Output, word for word, the lines of this listing that fall between the line with "## Features" and the line with "- Open pgAdmin", counting both of those lines, and no others.
Start of Supplied data
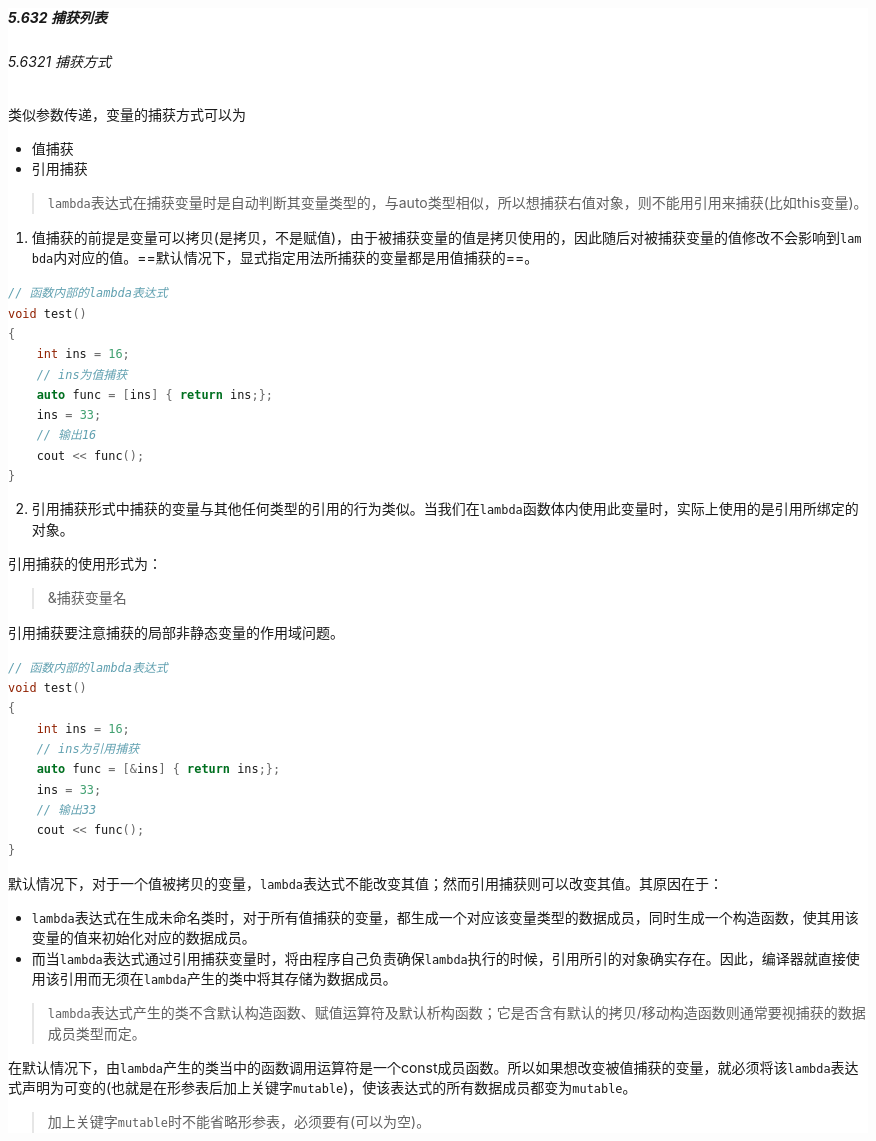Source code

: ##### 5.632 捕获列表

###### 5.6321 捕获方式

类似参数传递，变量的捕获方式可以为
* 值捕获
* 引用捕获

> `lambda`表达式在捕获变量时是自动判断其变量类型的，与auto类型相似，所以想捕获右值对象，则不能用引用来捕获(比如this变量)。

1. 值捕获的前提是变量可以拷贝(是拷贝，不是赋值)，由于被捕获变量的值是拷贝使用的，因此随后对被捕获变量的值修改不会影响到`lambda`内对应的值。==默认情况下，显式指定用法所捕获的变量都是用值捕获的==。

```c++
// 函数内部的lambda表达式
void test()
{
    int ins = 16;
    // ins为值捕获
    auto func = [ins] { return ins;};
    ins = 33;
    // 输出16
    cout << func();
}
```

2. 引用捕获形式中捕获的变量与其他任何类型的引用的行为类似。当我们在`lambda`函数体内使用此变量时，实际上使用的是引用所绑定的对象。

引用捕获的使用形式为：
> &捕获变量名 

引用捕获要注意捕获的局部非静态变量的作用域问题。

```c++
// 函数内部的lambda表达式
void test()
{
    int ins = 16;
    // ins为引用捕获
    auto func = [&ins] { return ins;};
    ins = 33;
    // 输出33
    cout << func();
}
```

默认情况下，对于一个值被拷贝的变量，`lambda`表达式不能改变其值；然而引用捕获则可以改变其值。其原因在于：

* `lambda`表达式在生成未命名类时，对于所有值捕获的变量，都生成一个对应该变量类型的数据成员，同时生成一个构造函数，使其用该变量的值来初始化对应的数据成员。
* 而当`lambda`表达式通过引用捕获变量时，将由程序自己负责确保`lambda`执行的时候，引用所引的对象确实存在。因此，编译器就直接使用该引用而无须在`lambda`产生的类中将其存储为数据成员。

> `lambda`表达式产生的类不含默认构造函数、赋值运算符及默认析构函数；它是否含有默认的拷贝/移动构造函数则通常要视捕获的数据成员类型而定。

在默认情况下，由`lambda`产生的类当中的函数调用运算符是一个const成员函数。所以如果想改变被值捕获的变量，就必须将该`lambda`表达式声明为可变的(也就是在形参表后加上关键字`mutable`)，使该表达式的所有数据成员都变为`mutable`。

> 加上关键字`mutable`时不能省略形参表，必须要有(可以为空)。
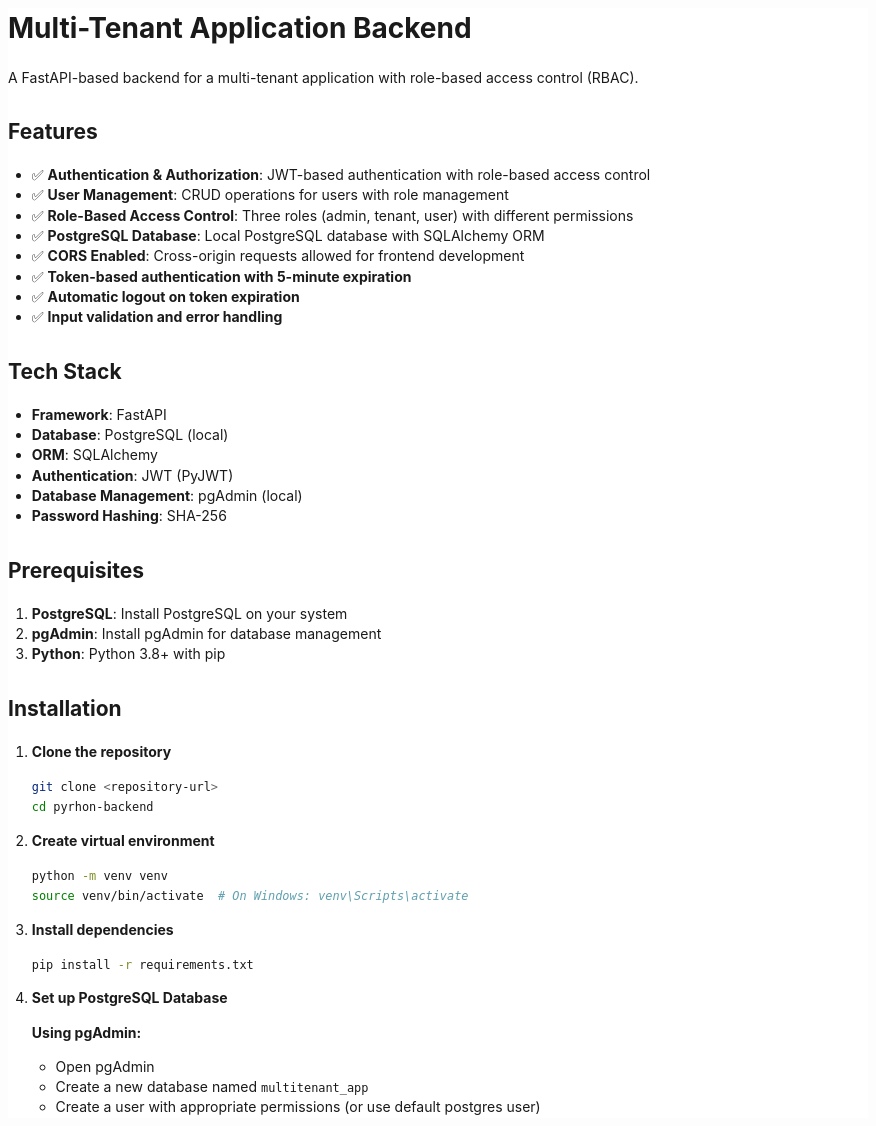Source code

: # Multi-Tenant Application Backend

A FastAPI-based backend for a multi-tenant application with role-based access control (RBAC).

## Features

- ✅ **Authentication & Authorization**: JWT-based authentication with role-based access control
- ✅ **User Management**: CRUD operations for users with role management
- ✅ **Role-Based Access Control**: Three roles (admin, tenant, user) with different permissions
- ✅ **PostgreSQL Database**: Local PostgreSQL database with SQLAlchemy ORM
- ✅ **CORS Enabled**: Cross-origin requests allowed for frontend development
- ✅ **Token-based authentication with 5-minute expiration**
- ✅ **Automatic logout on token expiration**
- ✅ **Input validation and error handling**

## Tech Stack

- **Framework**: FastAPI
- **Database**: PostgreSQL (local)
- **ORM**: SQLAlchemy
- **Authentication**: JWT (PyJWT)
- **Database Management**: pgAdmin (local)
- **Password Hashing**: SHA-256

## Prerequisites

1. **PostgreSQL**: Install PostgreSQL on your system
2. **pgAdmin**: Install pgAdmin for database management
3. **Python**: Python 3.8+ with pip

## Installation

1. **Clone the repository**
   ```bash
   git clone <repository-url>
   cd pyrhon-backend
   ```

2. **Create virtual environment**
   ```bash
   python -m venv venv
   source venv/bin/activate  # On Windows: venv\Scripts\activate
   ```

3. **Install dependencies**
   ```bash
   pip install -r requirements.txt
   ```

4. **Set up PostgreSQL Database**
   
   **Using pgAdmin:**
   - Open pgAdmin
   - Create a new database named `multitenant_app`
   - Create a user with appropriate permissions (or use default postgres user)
End of Supplied data
Start of Supplied data
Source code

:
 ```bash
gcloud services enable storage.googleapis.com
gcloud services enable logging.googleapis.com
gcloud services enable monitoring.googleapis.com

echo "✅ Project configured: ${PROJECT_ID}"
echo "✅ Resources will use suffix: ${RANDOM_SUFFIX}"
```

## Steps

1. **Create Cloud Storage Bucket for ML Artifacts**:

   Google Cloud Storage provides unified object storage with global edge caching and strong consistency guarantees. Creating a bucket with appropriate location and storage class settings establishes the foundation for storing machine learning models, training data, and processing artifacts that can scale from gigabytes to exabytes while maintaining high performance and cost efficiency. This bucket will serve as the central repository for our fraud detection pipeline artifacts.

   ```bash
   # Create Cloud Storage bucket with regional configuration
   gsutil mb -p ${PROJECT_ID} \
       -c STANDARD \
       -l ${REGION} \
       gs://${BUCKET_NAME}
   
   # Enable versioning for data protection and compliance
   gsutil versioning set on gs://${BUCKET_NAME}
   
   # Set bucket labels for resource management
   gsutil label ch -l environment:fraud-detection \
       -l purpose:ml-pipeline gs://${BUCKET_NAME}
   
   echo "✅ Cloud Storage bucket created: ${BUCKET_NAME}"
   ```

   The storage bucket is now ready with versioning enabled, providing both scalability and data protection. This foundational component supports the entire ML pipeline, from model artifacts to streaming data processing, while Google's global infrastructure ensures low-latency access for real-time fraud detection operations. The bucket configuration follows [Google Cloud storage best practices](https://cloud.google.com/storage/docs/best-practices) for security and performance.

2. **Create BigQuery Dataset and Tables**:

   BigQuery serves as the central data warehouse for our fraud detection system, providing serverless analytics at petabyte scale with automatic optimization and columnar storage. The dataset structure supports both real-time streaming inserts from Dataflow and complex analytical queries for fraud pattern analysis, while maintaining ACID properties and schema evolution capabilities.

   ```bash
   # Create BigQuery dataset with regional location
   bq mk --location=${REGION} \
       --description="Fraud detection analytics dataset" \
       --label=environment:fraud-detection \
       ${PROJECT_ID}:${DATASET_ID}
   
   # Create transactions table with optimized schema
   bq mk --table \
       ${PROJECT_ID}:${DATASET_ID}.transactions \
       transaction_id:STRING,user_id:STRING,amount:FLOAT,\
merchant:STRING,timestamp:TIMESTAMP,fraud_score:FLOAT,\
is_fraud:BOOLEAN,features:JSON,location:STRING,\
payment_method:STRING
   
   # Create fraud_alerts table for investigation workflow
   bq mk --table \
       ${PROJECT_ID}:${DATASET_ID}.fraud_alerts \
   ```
End of Supplied data
**Solution to the problem**
## Features

- ✅ **Authentication & Authorization**: JWT-based authentication with role-based access control
- ✅ **User Management**: CRUD operations for users with role management
- ✅ **Role-Based Access Control**: Three roles (admin, tenant, user) with different permissions
- ✅ **PostgreSQL Database**: Local PostgreSQL database with SQLAlchemy ORM
- ✅ **CORS Enabled**: Cross-origin requests allowed for frontend development
- ✅ **Token-based authentication with 5-minute expiration**
- ✅ **Automatic logout on token expiration**
- ✅ **Input validation and error handling**

## Tech Stack

- **Framework**: FastAPI
- **Database**: PostgreSQL (local)
- **ORM**: SQLAlchemy
- **Authentication**: JWT (PyJWT)
- **Database Management**: pgAdmin (local)
- **Password Hashing**: SHA-256

## Prerequisites

1. **PostgreSQL**: Install PostgreSQL on your system
2. **pgAdmin**: Install pgAdmin for database management
3. **Python**: Python 3.8+ with pip

## Installation

1. **Clone the repository**
   ```bash
   git clone <repository-url>
   cd pyrhon-backend
   ```

2. **Create virtual environment**
   ```bash
   python -m venv venv
   source venv/bin/activate  # On Windows: venv\Scripts\activate
   ```

3. **Install dependencies**
   ```bash
   pip install -r requirements.txt
   ```

4. **Set up PostgreSQL Database**
   
   **Using pgAdmin:**
   - Open pgAdmin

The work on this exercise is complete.